**EXERCISE DESCRIPTION:** Retype only the lines below from the one with "tutor | growth |" to the one with "Maps angezeigt werden.</div>", inclusive, skipping every image.

**EXERCISE DATA:**
= Beginning of Section =

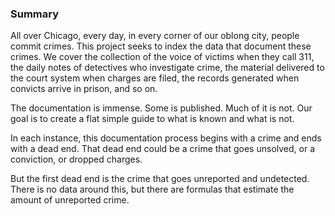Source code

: ### Summary  

All over Chicago, every day, in every corner of our oblong city, people commit crimes. This project seeks to index the data that document these crimes. We cover the collection of the voice of victims when they call 311, the daily notes of detectives who investigate crime, the material delivered to the court system when charges are filed, the records generated when convicts arrive in prison, and so on.

The documentation is immense. Some is published. Much of it is not. Our goal is to create a flat simple guide to what is known and what is not.

In each instance, this documentation process begins with a crime and ends with a dead end. That dead end could be a crime that goes unsolved, or a conviction, or dropped charges.

But the first dead end is the crime that goes unreported and undetected. There is no data around this, but there are formulas that estimate the amount of unreported crime.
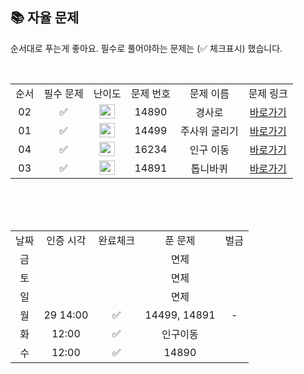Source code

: 
## 📚 자율 문제

순서대로 푸는게 좋아요.
필수로 풀어야하는 문제는 (✅ 체크표시) 했습니다.

<br/>
<table>
  <tr>
    <td align="center">순서</td>
    <td align="center">필수 문제</td>
    <td align="center">난이도</td>
    <td align="center">문제 번호</td>
    <td align="center">문제 이름</td>
    <td align="center">문제 링크</td>
  </tr>
     <tr>
    <td align="center">02</td>
    <td align="center">✅</td>
    <td align="center"><img height="23px" width="25px" src="https://d2gd6pc034wcta.cloudfront.net/tier/13.svg"></td>
    <td align="center">14890</td>
    <td align="center">경사로</td>
    <td align="center"><a href="https://www.acmicpc.net/problem/14890">바로가기</a></td>
  </tr>
  <tr>
    <td align="center">01</td>
    <td align="center">✅</td>
    <td align="center"><img height="23px" width="25px" src="https://d2gd6pc034wcta.cloudfront.net/tier/12.svg"></td>
    <td align="center">14499</td>
    <td align="center">주사위 굴리기</td>
    <td align="center"><a href="https://www.acmicpc.net/problem/14499">바로가기</a></td>
  </tr>
  <tr>
    <td align="center">04</td>
    <td align="center">✅</td>
    <td align="center"><img height="23px" width="25px" src="https://d2gd6pc034wcta.cloudfront.net/tier/12.svg"></td>
    <td align="center">16234</td>
    <td align="center">인구 이동</td>
    <td align="center"><a href="https://www.acmicpc.net/problem/16234">바로가기</a></td>
  </tr>
   <tr>
    <td align="center">03</td>
    <td align="center">✅</td>
    <td align="center"><img height="23px" width="25px" src="https://d2gd6pc034wcta.cloudfront.net/tier/11.svg"></td>
    <td align="center">14891</td>
    <td align="center">톱니바퀴</td>
    <td align="center"><a href="https://www.acmicpc.net/problem/14891">바로가기</a></td>
  </tr>
</table>
<br/><br/>


<br>

<table>
  <tr>
    <td align="center">날짜</td>
    <td align="center">인증 시각</td>
    <td align="center">완료체크</td>
    <td align="center">푼 문제</td>
    <td align="center">벌금</td>
  </tr>
   <tr>
    <td align="center">금</td>
    <td align="center"></td>
    <td align="center"></td>
    <td align="center">면제</td>
    <td align="center"></td>
  </tr>
  <tr>
    <td align="center">토</td>
    <td align="center"></td>
    <td align="center"></td>
    <td align="center">면제</td>
    <td align="center"></td>
  </tr>
  <tr>
    <td align="center">일</td>
    <td align="center"></td>
    <td align="center"></td>
    <td align="center">면제</td>
    <td align="center"></td>
  </tr>
  <tr>
    <td align="center">월</td>
    <td align="center">29 14:00</td>
    <td align="center">✅</td>
    <td align="center">14499, 14891</td>
    <td align="center">-</td>
  </tr>
  <tr>
    <td align="center">화</td>
    <td align="center">12:00</td>
    <td align="center">✅</td>
    <td align="center">인구이동</td>
    <td align="center"></td>
  </tr>
   <tr>
    <td align="center">수</td>
    <td align="center">12:00</td>
    <td align="center">✅</td>
    <td align="center">14890</td>
    <td align="center"></td>
  </tr>
</table>
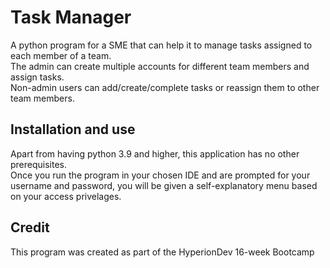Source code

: # Task Manager

A python program for a SME that can help it to manage tasks assigned to each member of a team.\
The admin can create multiple accounts for different team members and assign tasks.\
Non-admin users can add/create/complete tasks or reassign them to other team members.

## Installation and use

Apart from having python 3.9 and higher, this application has no other prerequisites.\
Once you run the program in your chosen IDE and are prompted for your username and password, you will be given a self-explanatory menu based on your access privelages.

## Credit

This program was created as part of the HyperionDev 16-week Bootcamp
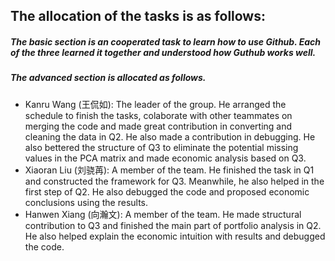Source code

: ## The allocation of the tasks is as follows:
##### The basic section is an cooperated task to learn how to use Github. Each of the three learned it together and understood how Guthub works well.
##### The advanced section is allocated as follows.
-  Kanru Wang (王侃如): The leader of the group. He arranged the schedule to finish the tasks, colaborate with other teammates on merging the code and made great contribution in converting and cleaning the data in Q2. He also made a contribution in debugging. He also bettered the structure of Q3 to eliminate the potential missing values in the PCA matrix and made economic analysis based on Q3.
- Xiaoran Liu (刘骁苒): A member of the team. He finished the task in Q1 and constructed the framework for Q3. Meanwhile, he also helped in the first step of Q2. He also debugged the code and proposed economic conclusions using the results.
- Hanwen Xiang (向瀚文): A member of the team. He made structural contribution to Q3 and finished the main part of portfolio analysis in Q2. He also helped explain the economic intuition with results and debugged the code.
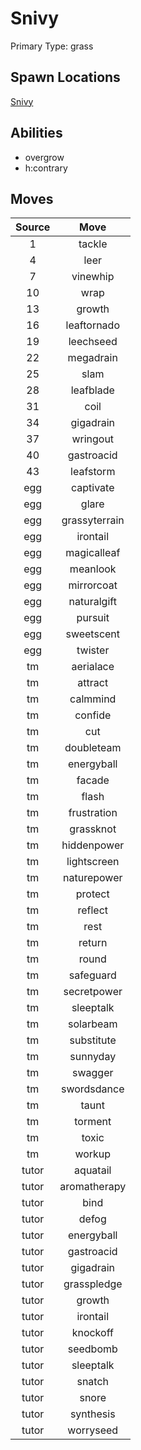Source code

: # Snivy  
Primary Type: grass  
  
## Spawn Locations  
[Snivy](/data/spawn_presets/snivy.md)  
  
## Abilities  
  * overgrow
  * h:contrary
  
  
## Moves  
  
| Source | Move |  
|:---:|:---:|  
| 1 | tackle |  
| 4 | leer |  
| 7 | vinewhip |  
| 10 | wrap |  
| 13 | growth |  
| 16 | leaftornado |  
| 19 | leechseed |  
| 22 | megadrain |  
| 25 | slam |  
| 28 | leafblade |  
| 31 | coil |  
| 34 | gigadrain |  
| 37 | wringout |  
| 40 | gastroacid |  
| 43 | leafstorm |  
| egg | captivate |  
| egg | glare |  
| egg | grassyterrain |  
| egg | irontail |  
| egg | magicalleaf |  
| egg | meanlook |  
| egg | mirrorcoat |  
| egg | naturalgift |  
| egg | pursuit |  
| egg | sweetscent |  
| egg | twister |  
| tm | aerialace |  
| tm | attract |  
| tm | calmmind |  
| tm | confide |  
| tm | cut |  
| tm | doubleteam |  
| tm | energyball |  
| tm | facade |  
| tm | flash |  
| tm | frustration |  
| tm | grassknot |  
| tm | hiddenpower |  
| tm | lightscreen |  
| tm | naturepower |  
| tm | protect |  
| tm | reflect |  
| tm | rest |  
| tm | return |  
| tm | round |  
| tm | safeguard |  
| tm | secretpower |  
| tm | sleeptalk |  
| tm | solarbeam |  
| tm | substitute |  
| tm | sunnyday |  
| tm | swagger |  
| tm | swordsdance |  
| tm | taunt |  
| tm | torment |  
| tm | toxic |  
| tm | workup |  
| tutor | aquatail |  
| tutor | aromatherapy |  
| tutor | bind |  
| tutor | defog |  
| tutor | energyball |  
| tutor | gastroacid |  
| tutor | gigadrain |  
| tutor | grasspledge |  
| tutor | growth |  
| tutor | irontail |  
| tutor | knockoff |  
| tutor | seedbomb |  
| tutor | sleeptalk |  
| tutor | snatch |  
| tutor | snore |  
| tutor | synthesis |  
| tutor | worryseed |  
  
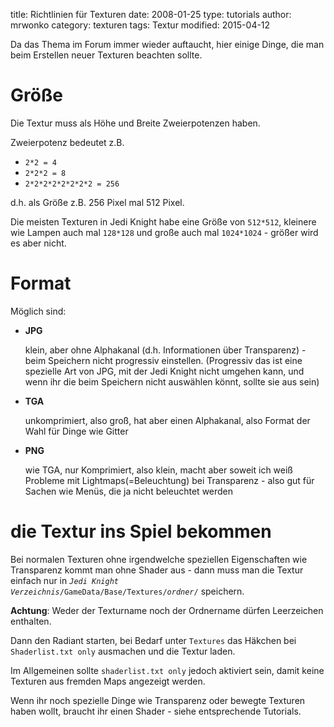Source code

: ﻿title: Richtlinien für Texturen
date: 2008-01-25
type: tutorials
author: mrwonko
category: texturen
tags: Textur
modified: 2015-04-12

Da das Thema im Forum immer wieder auftaucht, hier einige Dinge, die man beim Erstellen neuer Texturen beachten sollte.

# Größe

Die Textur muss als Höhe und Breite Zweierpotenzen haben.

Zweierpotenz bedeutet z.B.

*   `2*2 = 4`
*   `2*2*2 = 8`
*   `2*2*2*2*2*2*2*2 = 256`

d.h. als Größe z.B. 256 Pixel mal 512 Pixel.

Die meisten Texturen in Jedi Knight habe eine Größe von `512*512`, kleinere wie Lampen auch mal `128*128` und große auch mal `1024*1024` - größer wird es aber nicht.

# Format

Möglich sind:

*   **JPG**
    
    klein, aber ohne Alphakanal (d.h. Informationen über Transparenz) - beim Speichern nicht progressiv einstellen. (Progressiv das ist eine spezielle Art von JPG, mit der Jedi Knight nicht umgehen kann, und wenn ihr die beim Speichern nicht auswählen könnt, sollte sie aus sein)

*   **TGA**
    
    unkomprimiert, also groß, hat aber einen Alphakanal, also Format der Wahl für Dinge wie Gitter

*   **PNG**
    
    wie TGA, nur Komprimiert, also klein, macht aber soweit ich weiß Probleme mit Lightmaps(=Beleuchtung) bei Transparenz - also gut für Sachen wie Menüs, die ja nicht beleuchtet werden

# die Textur ins Spiel bekommen

Bei normalen Texturen ohne irgendwelche speziellen Eigenschaften wie Transparenz kommt man ohne Shader aus - dann muss man die Textur einfach nur in <code><em>Jedi Knight Verzeichnis</em>/GameData/Base/Textures/<em>ordner</em>/</code> speichern.

<div class="alert alert-warning"><strong>Achtung</strong>: Weder der Texturname noch der Ordnername dürfen Leerzeichen enthalten.</div>

Dann den Radiant starten, bei Bedarf unter `Textures` das Häkchen bei <code>Shaderlist.txt only</code> ausmachen und die Textur laden.

<div class="alert alert-info">Im Allgemeinen sollte <code>shaderlist.txt only</code> jedoch aktiviert sein, damit keine Texturen aus fremden Maps angezeigt werden.</div>

Wenn ihr noch spezielle Dinge wie Transparenz oder bewegte Texturen haben wollt, braucht ihr einen Shader - siehe entsprechende Tutorials.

= End of Section =

**ANSWER TO THE EXERCISE:**
| tutor | growth |  
| tutor | irontail |  
| tutor | knockoff |  
| tutor | seedbomb |  
| tutor | sleeptalk |  
| tutor | snatch |  
| tutor | snore |  
| tutor | synthesis |  
| tutor | worryseed |  
  
Source code

: ﻿title: Richtlinien für Texturen
date: 2008-01-25
type: tutorials
author: mrwonko
category: texturen
tags: Textur
modified: 2015-04-12

Da das Thema im Forum immer wieder auftaucht, hier einige Dinge, die man beim Erstellen neuer Texturen beachten sollte.

# Größe

Die Textur muss als Höhe und Breite Zweierpotenzen haben.

Zweierpotenz bedeutet z.B.

*   `2*2 = 4`
*   `2*2*2 = 8`
*   `2*2*2*2*2*2*2*2 = 256`

d.h. als Größe z.B. 256 Pixel mal 512 Pixel.

Die meisten Texturen in Jedi Knight habe eine Größe von `512*512`, kleinere wie Lampen auch mal `128*128` und große auch mal `1024*1024` - größer wird es aber nicht.

# Format

Möglich sind:

*   **JPG**
    
    klein, aber ohne Alphakanal (d.h. Informationen über Transparenz) - beim Speichern nicht progressiv einstellen. (Progressiv das ist eine spezielle Art von JPG, mit der Jedi Knight nicht umgehen kann, und wenn ihr die beim Speichern nicht auswählen könnt, sollte sie aus sein)

*   **TGA**
    
    unkomprimiert, also groß, hat aber einen Alphakanal, also Format der Wahl für Dinge wie Gitter

*   **PNG**
    
    wie TGA, nur Komprimiert, also klein, macht aber soweit ich weiß Probleme mit Lightmaps(=Beleuchtung) bei Transparenz - also gut für Sachen wie Menüs, die ja nicht beleuchtet werden

# die Textur ins Spiel bekommen

Bei normalen Texturen ohne irgendwelche speziellen Eigenschaften wie Transparenz kommt man ohne Shader aus - dann muss man die Textur einfach nur in <code><em>Jedi Knight Verzeichnis</em>/GameData/Base/Textures/<em>ordner</em>/</code> speichern.

<div class="alert alert-warning"><strong>Achtung</strong>: Weder der Texturname noch der Ordnername dürfen Leerzeichen enthalten.</div>

Dann den Radiant starten, bei Bedarf unter `Textures` das Häkchen bei <code>Shaderlist.txt only</code> ausmachen und die Textur laden.

<div class="alert alert-info">Im Allgemeinen sollte <code>shaderlist.txt only</code> jedoch aktiviert sein, damit keine Texturen aus fremden Maps angezeigt werden.</div>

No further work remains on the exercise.